FDA Clears CorNeat EverPatch, Worlds First Non-degradable, Synthetic Tissue Substitute for Ophthalmic Surgery


CorNeat Vision’s EverPatch, a synthetic tissue substitute, has been granted 510(k) clearance by the US FDA. The CorNeat EverPatch is the first synthetic, non-degradable tissue-integrating matrix for use in ophthalmic surgeries. It is composed of a non-woven, polymer matrix which integrates with surrounding tissue and is intended to reinforce the sclera and aid the physical reconstruction of the ocular surface. This groundbreaking synthetic tissue substitute is designed to address the critical needs of ocular surgeons, providing a sterile and non-degradable solution for patients worldwide.

The CorNeat EverPatch is poised to displace the use of donor and processed tissue, commonly utilized in ocular surgeries but posing the risk of disease transmission.

Dr. Gilad Litvin, CorNeat Vision’s Chief Medical Officer and Co-Founder stated: “The ideal graft material should be long-lasting, sterile, immunologically inactive, cosmetically acceptable, and readily available.
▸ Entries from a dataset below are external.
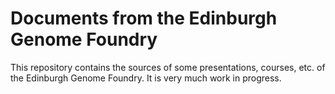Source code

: # Documents from the Edinburgh Genome Foundry

This repository contains the sources of some presentations, courses, etc. of the Edinburgh Genome Foundry. It is very much work in progress.

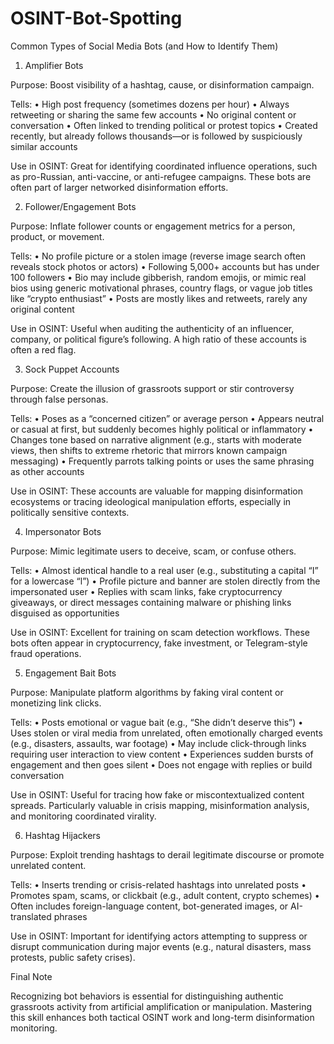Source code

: # OSINT-Bot-Spotting

Common Types of Social Media Bots (and How to Identify Them)

1. Amplifier Bots

Purpose: Boost visibility of a hashtag, cause, or disinformation campaign.

Tells:
•	High post frequency (sometimes dozens per hour)
•	Always retweeting or sharing the same few accounts
•	No original content or conversation
•	Often linked to trending political or protest topics
•	Created recently, but already follows thousands—or is followed by suspiciously similar accounts

Use in OSINT: Great for identifying coordinated influence operations, such as pro-Russian, anti-vaccine, or anti-refugee campaigns. These bots are often part of larger networked disinformation efforts.



2. Follower/Engagement Bots

Purpose: Inflate follower counts or engagement metrics for a person, product, or movement.

Tells:
•	No profile picture or a stolen image (reverse image search often reveals stock photos or actors)
•	Following 5,000+ accounts but has under 100 followers
•	Bio may include gibberish, random emojis, or mimic real bios using generic motivational phrases, country flags, or vague job titles like “crypto enthusiast”
•	Posts are mostly likes and retweets, rarely any original content

Use in OSINT: Useful when auditing the authenticity of an influencer, company, or political figure’s following. A high ratio of these accounts is often a red flag.



3. Sock Puppet Accounts

Purpose: Create the illusion of grassroots support or stir controversy through false personas.

Tells:
•	Poses as a “concerned citizen” or average person
•	Appears neutral or casual at first, but suddenly becomes highly political or inflammatory
•	Changes tone based on narrative alignment (e.g., starts with moderate views, then shifts to extreme rhetoric that mirrors known campaign messaging)
•	Frequently parrots talking points or uses the same phrasing as other accounts

Use in OSINT: These accounts are valuable for mapping disinformation ecosystems or tracing ideological manipulation efforts, especially in politically sensitive contexts.



4. Impersonator Bots

Purpose: Mimic legitimate users to deceive, scam, or confuse others.

Tells:
•	Almost identical handle to a real user (e.g., substituting a capital “I” for a lowercase “l”)
•	Profile picture and banner are stolen directly from the impersonated user
•	Replies with scam links, fake cryptocurrency giveaways, or direct messages containing malware or phishing links disguised as opportunities

Use in OSINT: Excellent for training on scam detection workflows. These bots often appear in cryptocurrency, fake investment, or Telegram-style fraud operations.



5. Engagement Bait Bots

Purpose: Manipulate platform algorithms by faking viral content or monetizing link clicks.

Tells:
•	Posts emotional or vague bait (e.g., “She didn’t deserve this”)
•	Uses stolen or viral media from unrelated, often emotionally charged events (e.g., disasters, assaults, war footage)
•	May include click-through links requiring user interaction to view content
•	Experiences sudden bursts of engagement and then goes silent
•	Does not engage with replies or build conversation

Use in OSINT: Useful for tracing how fake or miscontextualized content spreads. Particularly valuable in crisis mapping, misinformation analysis, and monitoring coordinated virality.



6. Hashtag Hijackers

Purpose: Exploit trending hashtags to derail legitimate discourse or promote unrelated content.

Tells:
•	Inserts trending or crisis-related hashtags into unrelated posts
•	Promotes spam, scams, or clickbait (e.g., adult content, crypto schemes)
•	Often includes foreign-language content, bot-generated images, or AI-translated phrases

Use in OSINT: Important for identifying actors attempting to suppress or disrupt communication during major events (e.g., natural disasters, mass protests, public safety crises).



Final Note

Recognizing bot behaviors is essential for distinguishing authentic grassroots activity from artificial amplification or manipulation. Mastering this skill enhances both tactical OSINT work and long-term disinformation monitoring.

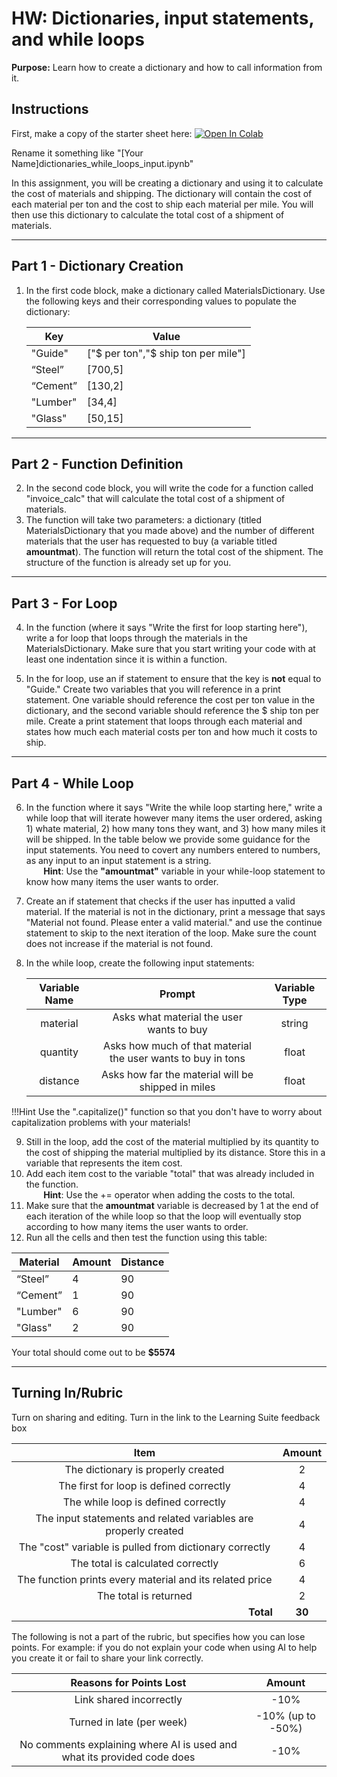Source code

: #  HW: Dictionaries, input statements, and while loops

**Purpose:** Learn how to create a dictionary and how to call information from it.

## Instructions

First, make a copy of the starter sheet here: <a href="https://colab.research.google.com/github/byu-cce270/content/blob/main/docs/unit2/03_dictionaries_while_loops/(Starter_Workbook)_HW_Dict_While.ipynb" target="_blank"><img src="https://colab.research.google.com/assets/colab-badge.svg" alt="Open In Colab"/></a>

Rename it something like "[Your Name]dictionaries_while_loops_input.ipynb"

In this assignment, you will be creating a dictionary and using it to calculate the cost of materials and shipping. The dictionary will contain the cost of each material per ton and the cost to ship each material per mile. You will then use this dictionary to calculate the total cost of a shipment of materials.

---

## Part 1 - Dictionary Creation

1. In the first code block, make a dictionary called MaterialsDictionary. Use the following keys and their 
corresponding values to populate the dictionary:

   | Key      | Value                                |
   |----------|--------------------------------------|
   | "Guide"  | ["$ per ton","$ ship ton per mile"]  |
   | “Steel”  | [700,5]                              |
   | “Cement” | [130,2]                              |
   | "Lumber" | [34,4]                               |
   | "Glass"  | [50,15]                              |

---

## Part 2 - Function Definition

2. In the second code block, you will write the code for a function called "invoice_calc" that will calculate the 
total cost of a shipment of materials. 
3. The function will take two parameters: a dictionary (titled MaterialsDictionary that you made above) and the number of different materials that 
   the user has requested to buy (a variable titled **amountmat**). The function will return the total 
   cost of the shipment. The structure of the function is already set up for you.

---

## Part 3 - For Loop

4. In the function (where it says "Write the first for loop starting here"), write a for loop that loops through the 
materials in the MaterialsDictionary. Make sure that you start writing your code with at least one indentation since 
   it is within a function.

5. In the for loop, use an if statement to ensure that the key is **not** equal to "Guide." Create two variables 
   that you will reference in a print statement. One variable should reference the cost per ton value in the 
   dictionary, and the second variable should reference the $ ship ton per mile. Create a print statement that 
   loops through each material and states how much each material costs per ton and how much it costs to ship.

---

## Part 4 - While Loop

6. In the function where it says "Write the while loop starting here," write a while loop that will iterate however 
   many items the user ordered, asking 1) whate material, 2) how many tons they want,  and 3) how many miles it will be shipped. In the table below we provide some guidance for the input statements. You need to covert any numbers entered to numbers, as any input to an input statement is a string. 
    <br>&nbsp;&nbsp;&nbsp;&nbsp;&nbsp;&nbsp;&nbsp;**Hint**: Use the **"amountmat"** variable in your while-loop 
   statement to know how many items the user wants to order.</br>
7. Create an if statement that checks if the user has inputted a valid material. If the material is not in the 
   dictionary, print a message that says "Material not found. Please enter a valid material." and use the 
   continue statement to skip to the next iteration of the loop. Make sure the count does not increase if the 
   material is not found.
7. In the while loop, create the following input statements:

   | Variable Name |                            Prompt                           | Variable Type |
   |:-------------:|:-----------------------------------------------------------:|:-------------:|
   |    material   |            Asks what material the user wants to buy         |    string     |
   |    quantity   | Asks how much of that material the user wants to buy in tons|     float     |
   |    distance   |      Asks how far the material will be shipped in miles     |     float     |

!!!Hint
      Use the ".capitalize()" function so that you don't have to worry about capitalization problems with your materials! </br>

9. Still in the loop, add the cost of the material multiplied by its quantity to the cost of shipping the material 
   multiplied by its distance. Store this in a variable that represents the item cost.
10. Add each item cost to the variable "total" that was already included in the function.
   <br>&nbsp;&nbsp;&nbsp;&nbsp;&nbsp;&nbsp;&nbsp;**Hint**: Use the += operator when adding the costs to the total. </br>
11. Make sure that the **amountmat** variable is decreased by 1 at the end of each iteration of the while loop so that the loop will 
   eventually stop according to how many items the user wants to order.
10. Run all the cells and then test the function using this table:
    
   | Material | Amount | Distance |
   |----------|--------|----------|
   | “Steel”  | 4      | 90       |
   | “Cement” | 1      | 90       |
   | "Lumber" | 6      | 90       |
   | "Glass"  | 2      | 90       |

   Your total should come out to be **$5574**

---

## Turning In/Rubric

Turn on sharing and editing. Turn in the link to the Learning Suite feedback box

|                            **Item**                             | **Amount** |  
|:---------------------------------------------------------------:|:----------:|
|               The dictionary is properly created                |     2      |
|             The first for loop is defined correctly             |     4      |
|               The while loop is defined correctly               |     4      |
| The input statements and related variables are properly created |     4      |
|     The "cost" variable is pulled from dictionary correctly     |     4      |
|                The total is calculated correctly                |     6      |
|    The function prints every material and its related price     |     4      |
|                      The total is returned                      |     2      |
|         <div style="text-align: right">**Total**</div>          |   **30**   |

The following is not a part of the rubric, but specifies how you can lose points. For example: if you do not explain 
your code when using AI to help you create it or fail to share your link correctly.

|                       **Reasons for Points Lost**                       |    **Amount**     |  
|:-----------------------------------------------------------------------:|:-----------------:|
|                         Link shared incorrectly                         |       -10%        |
|                        Turned in late (per week)                        | -10% (up to -50%) |
| No comments explaining where AI is used and what its provided code does |       -10%        |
The CorNeat EverPatch was designed with these goals in mind. Our novel ophthalmic patch is significantly thinner than processed patch tissue, provides better handling as it does not ‘cheesewire’ when sutured, and has holes that allow for accurate positioning and anchoring. These holes also facilitate direct conjunctival adhesion to the sclera thus supporting its bio-integration. Thus far, we have received extremely positive feedback from surgeons and are excited for U.S. surgeons to have this tool available.”

Almog Aley-Raz, CorNeat Vision’s CEO and VP R&D responded to the news: “We are extremely excited to introduce the CorNeat EverPatch to the U.S. market. It is the first device that leverages the EverMatrix™, our core tissue-integrating material platform technology, originally developed for our corneal prosthesis program. EverMatrix™ presents a significant business opportunity as it is the only synthetic non-degradable patch material in ocular surgery. This biocompatible material has the potential for wider use in soft tissue reinforcement, biomechanical integration of implants with surrounding tissue, fabrication of membranes, and concealment of implants and sensors. I cannot overemphasize the potential impact of this technology on human health. This recent FDA clearance of our first device for ophthalmic use advances us toward our ultimate goal of promoting human health and equality.”